Here’s a simple example: The High Line, the very successful rail-to-trail project in New York City. Very high cost ultimately, yes, but very high return. While we may celebrate the High Line, the breakthrough, the actual innovation, came nearly a half-century earlier, in the mid-1960s, when right-of-ways abandoned by financially stressed railroad companies were visited increasingly by local recreationists. Here was the emergent demand. Resources followed. The first formal rails-to-trails projects were completed in Wisconsin and Illinois, and today, according to the Rails-to-Trails Conservancy, we have some 25,000 miles of rail trails across the country.
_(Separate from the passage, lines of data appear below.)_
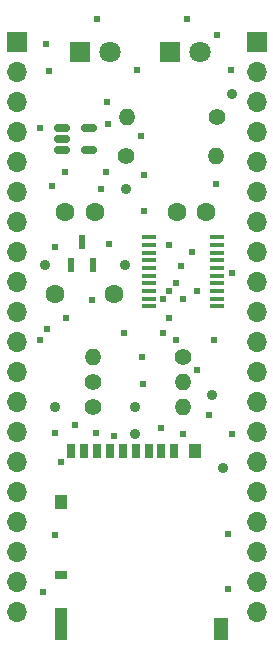
<source format=gts>
%TF.GenerationSoftware,KiCad,Pcbnew,7.0.5*%
%TF.CreationDate,2023-10-28T22:09:15+09:00*%
%TF.ProjectId,EMUZ80PIC_SD_MK3.2,454d555a-3830-4504-9943-5f53445f4d4b,3.2*%
%TF.SameCoordinates,PX7aa1f66PY7f075e2*%
%TF.FileFunction,Soldermask,Top*%
%TF.FilePolarity,Negative*%
%FSLAX46Y46*%
G04 Gerber Fmt 4.6, Leading zero omitted, Abs format (unit mm)*
G04 Created by KiCad (PCBNEW 7.0.5) date 2023-10-28 22:09:15*
%MOMM*%
%LPD*%
G01*
G04 APERTURE LIST*
G04 Aperture macros list*
%AMRoundRect*
0 Rectangle with rounded corners*
0 $1 Rounding radius*
0 $2 $3 $4 $5 $6 $7 $8 $9 X,Y pos of 4 corners*
0 Add a 4 corners polygon primitive as box body*
4,1,4,$2,$3,$4,$5,$6,$7,$8,$9,$2,$3,0*
0 Add four circle primitives for the rounded corners*
1,1,$1+$1,$2,$3*
1,1,$1+$1,$4,$5*
1,1,$1+$1,$6,$7*
1,1,$1+$1,$8,$9*
0 Add four rect primitives between the rounded corners*
20,1,$1+$1,$2,$3,$4,$5,0*
20,1,$1+$1,$4,$5,$6,$7,0*
20,1,$1+$1,$6,$7,$8,$9,0*
20,1,$1+$1,$8,$9,$2,$3,0*%
G04 Aperture macros list end*
%ADD10C,1.600000*%
%ADD11C,1.400000*%
%ADD12O,1.400000X1.400000*%
%ADD13R,0.700000X1.200000*%
%ADD14R,1.000000X1.200000*%
%ADD15R,1.000000X0.800000*%
%ADD16R,1.000000X2.800000*%
%ADD17R,1.300000X1.900000*%
%ADD18R,1.800000X1.800000*%
%ADD19C,1.800000*%
%ADD20R,1.308100X0.355600*%
%ADD21RoundRect,0.150000X-0.512500X-0.150000X0.512500X-0.150000X0.512500X0.150000X-0.512500X0.150000X0*%
%ADD22R,0.558800X1.270000*%
%ADD23R,1.700000X1.700000*%
%ADD24O,1.700000X1.700000*%
%ADD25C,0.605000*%
%ADD26C,0.900000*%
G04 APERTURE END LIST*
D10*
X6449400Y37174400D03*
X8949400Y37174400D03*
D11*
X19280000Y45210000D03*
D12*
X11660000Y45210000D03*
D13*
X15692000Y16917600D03*
X14592000Y16917600D03*
X13492000Y16917600D03*
X12392000Y16917600D03*
X11292000Y16917600D03*
X10192000Y16917600D03*
X9092000Y16917600D03*
X7992000Y16917600D03*
X6892000Y16917600D03*
D14*
X6092000Y12617600D03*
D15*
X6092000Y6417600D03*
D16*
X6092000Y2267600D03*
D17*
X19592000Y1817600D03*
D14*
X17392000Y16917600D03*
D18*
X15350200Y50661800D03*
D19*
X17890200Y50661800D03*
D11*
X8770000Y22760000D03*
D12*
X16390000Y22760000D03*
D11*
X16390000Y24860000D03*
D12*
X8770000Y24860000D03*
D10*
X18402200Y37174400D03*
X15902200Y37174400D03*
D20*
X13521400Y34997998D03*
X13521400Y34347997D03*
X13521400Y33697999D03*
X13521400Y33047997D03*
X13521400Y32397999D03*
X13521400Y31748000D03*
X13521400Y31097999D03*
X13521400Y30448000D03*
X13521400Y29797999D03*
X13521400Y29148000D03*
X19325300Y29147998D03*
X19325300Y29797996D03*
X19325300Y30447997D03*
X19325300Y31097996D03*
X19325300Y31747997D03*
X19325300Y32397996D03*
X19325300Y33047997D03*
X19325300Y33697996D03*
X19325300Y34347997D03*
X19325300Y34997996D03*
D21*
X6180000Y44250000D03*
X6180000Y43300000D03*
X6180000Y42350000D03*
X8455000Y42350000D03*
X8455000Y44250000D03*
D22*
X6942201Y32653200D03*
X8772199Y32653200D03*
X7857200Y34583600D03*
D11*
X11560000Y41910000D03*
D12*
X19180000Y41910000D03*
D18*
X7730200Y50661800D03*
D19*
X10270200Y50661800D03*
D11*
X8760000Y20650000D03*
D12*
X16380000Y20650000D03*
D10*
X5600000Y30164000D03*
X10600000Y30164000D03*
D23*
X2320000Y51500000D03*
D24*
X2320000Y48960000D03*
X2320000Y46420000D03*
X2320000Y43880000D03*
X2320000Y41340000D03*
X2320000Y38800000D03*
X2320000Y36260000D03*
X2320000Y33720000D03*
X2320000Y31180000D03*
X2320000Y28640000D03*
X2320000Y26100000D03*
X2320000Y23560000D03*
X2320000Y21020000D03*
X2320000Y18480000D03*
X2320000Y15940000D03*
X2320000Y13400000D03*
X2320000Y10860000D03*
X2320000Y8320000D03*
X2320000Y5780000D03*
X2320000Y3240000D03*
D23*
X22640000Y51500000D03*
D24*
X22640000Y48960000D03*
X22640000Y46420000D03*
X22640000Y43880000D03*
X22640000Y41340000D03*
X22640000Y38800000D03*
X22640000Y36260000D03*
X22640000Y33720000D03*
X22640000Y31180000D03*
X22640000Y28640000D03*
X22640000Y26100000D03*
X22640000Y23560000D03*
X22640000Y21020000D03*
X22640000Y18480000D03*
X22640000Y15940000D03*
X22640000Y13400000D03*
X22640000Y10860000D03*
X22640000Y8320000D03*
X22640000Y5780000D03*
X22640000Y3240000D03*
D25*
X9160000Y53510000D03*
X16720000Y53440000D03*
X10150000Y34450000D03*
X5570000Y34140000D03*
X8720000Y29720000D03*
X16220000Y32600000D03*
X4600000Y4920000D03*
X20200000Y5230000D03*
X20200000Y9860000D03*
X5580000Y9830000D03*
X10540000Y18210000D03*
X5560000Y18460000D03*
X9490000Y39110000D03*
X5330000Y39330000D03*
X13150000Y37190000D03*
X19200000Y39510000D03*
X13120000Y40300000D03*
X12890000Y43580000D03*
X20470000Y49190000D03*
X12500000Y49150000D03*
X5050000Y49080000D03*
X4840000Y51350000D03*
X19060000Y26280000D03*
X18650000Y19980000D03*
X13010000Y22600000D03*
X12980000Y24900000D03*
D26*
X18910000Y21610000D03*
X4730000Y32680000D03*
X19810000Y15440000D03*
D25*
X6450000Y40530000D03*
D26*
X20580000Y47150000D03*
D25*
X9900000Y40530000D03*
X15250000Y34347997D03*
X10000000Y46420000D03*
X4310000Y44230000D03*
X15210000Y30470000D03*
X15240000Y28130000D03*
X6510000Y28170000D03*
X6050000Y15940000D03*
X15860000Y31090000D03*
X15859400Y26260000D03*
X4340000Y26260000D03*
X4910000Y27250000D03*
X20590000Y31940000D03*
X20590000Y18380000D03*
X16380000Y18380000D03*
X16390000Y29800000D03*
X14555057Y18860560D03*
D26*
X12390000Y18330000D03*
X12390000Y20650000D03*
X11560000Y39060000D03*
X5590000Y20650000D03*
X11520000Y32650000D03*
D25*
X17630000Y23730000D03*
X7260000Y19110000D03*
X17630000Y30450000D03*
X17140000Y33710000D03*
X10030000Y44555600D03*
X14690000Y26880000D03*
X14690000Y29790000D03*
X9080000Y18390000D03*
X11400000Y26880000D03*
X19320000Y52100000D03*
M02*

</source>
So one final thought is this: Sometimes the answer to the question of what works stands humbly before us, in simply noticing, adapting, and expanding what already has been shown to work.
Of Mobs and Miracles
The idea of the mob has been on my mind lately, for obvious reasons. What creates a unified mass? What draws so many to an empty leader? I found some stimulating insights in a paper by Theodor Adorno, who set down his thoughts on the psychological roots of fascism not long after Nazi Germany’s destruction. Among many points that resonated — some inspired by Freud’s 1921 work on group psychology — were these:
The follower invests the most idealized parts of himself in the leader and enlarges them so as to block out hated, shameful parts of himself.
The mass, the unity, forms when followers understand they share the same deeply idealized object, and in that process take one another into themselves.
Empty, repetitive speech is a hallmark of all fascist leaders. Its purpose is not to reason, but to cast a spell.
There is a “phoniness” to the dynamic that both leader and agitator understand but must deny or “they would be left to panic.”
Adorno believed that the increasingly obvious propagandistic machinery behind fascist spell-work had made the phoniness of the mass excitement it helped produce all the more evident, and he ended his essay hopefully:
Socialized hypnosis breeds within itself the forces which will do away with the spook of regression through remote control, and in the end awaken those who keep their eyes shut though they are no longer asleep.
I suspect from this that Adorno would be surprised by how many millions in this country force their eyes shut still. I doubt Freud would be.
It would be easy to live one’s days in dread after January 6th, even after the salvation of November 7th. But last weekend life reminded me how much bigger and more dynamic it is than mere events. My wife and I walked down to Zabar’s for some Nova and goodies. It was cold, and as we headed back a breeze came up from the river and clouds filtered the sun that had warmed our faces on the way down. The thick snow in Riverside Park added further chill, even as it brightened the way.
A few blocks from home we came suddenly upon a milling crowd of a few dozen people, and then a small jazz band I’d not noticed kicked into a Benny Goodman tune. A couple danced. Several individuals joined them. I began to laugh as this unexpected magic delighted and strengthened me.